▶ _TASK PROMPT_
Go over the entries below line by line, copying each one that contains the word "保険給付費計".

========================================

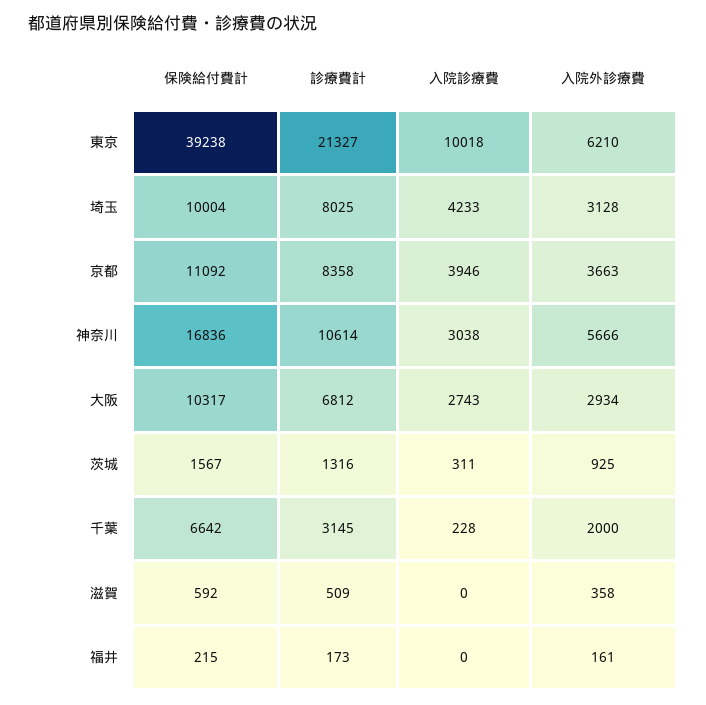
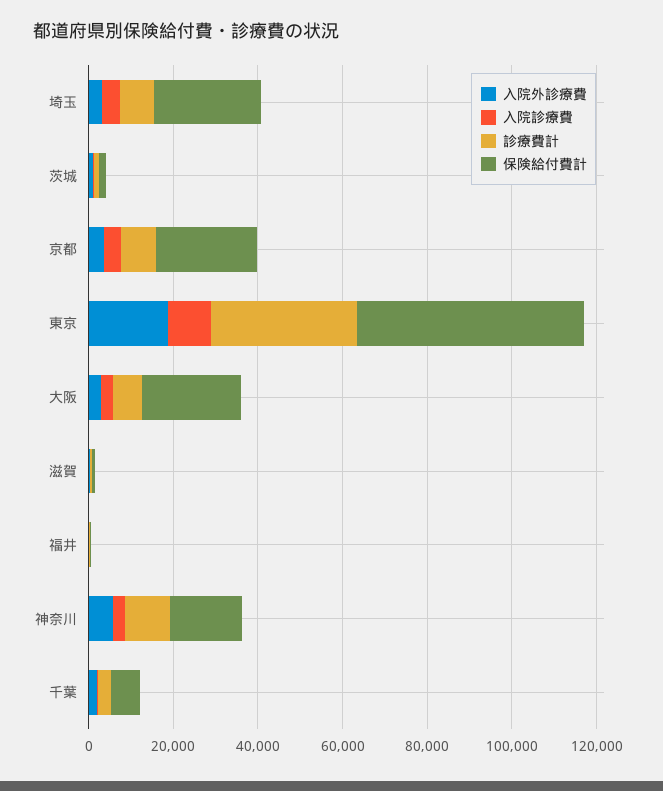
保険給付費計, 東京: 39238 -> 55000
診療費計, 東京: 21327 -> 35000
入院外診療費, 東京: 6210 -> 20000
保険給付費計, 埼玉: 10004 -> 25000
保険給付費計, 京都: 11092 -> 25000
保険給付費計, 大阪: 10317 -> 25000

========================================

▶ _RESULT_
保険給付費計, 東京: 39238 -> 55000
保険給付費計, 埼玉: 10004 -> 25000
保険給付費計, 京都: 11092 -> 25000
保険給付費計, 大阪: 10317 -> 25000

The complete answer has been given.